[Start of section]

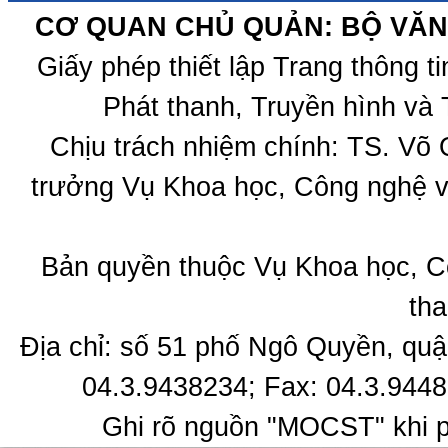
CƠ QUAN CHỦ QUẢN: BỘ VĂN 
Giấy phép thiết lập Trang thông 
Phát thanh, Truyền hình và 
Chịu trách nhiệm chính: TS. Võ
trưởng Vụ Khoa học, Công nghệ v
Bản quyền thuộc Vụ Khoa học, C
tha
Địa chỉ: số 51 phố Ngô Quyền, quậ
04.3.9438234; Fax: 04.3.9448
Ghi rõ nguồn "MOCST" khi ph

[End of section]

_EXERCISE GOAL_. Lines that contain "Khoa" are the result; find them in the entries above and copy each one.

_WRITTEN SOLUTION_.
trưởng Vụ Khoa học, Công nghệ v
Bản quyền thuộc Vụ Khoa học, C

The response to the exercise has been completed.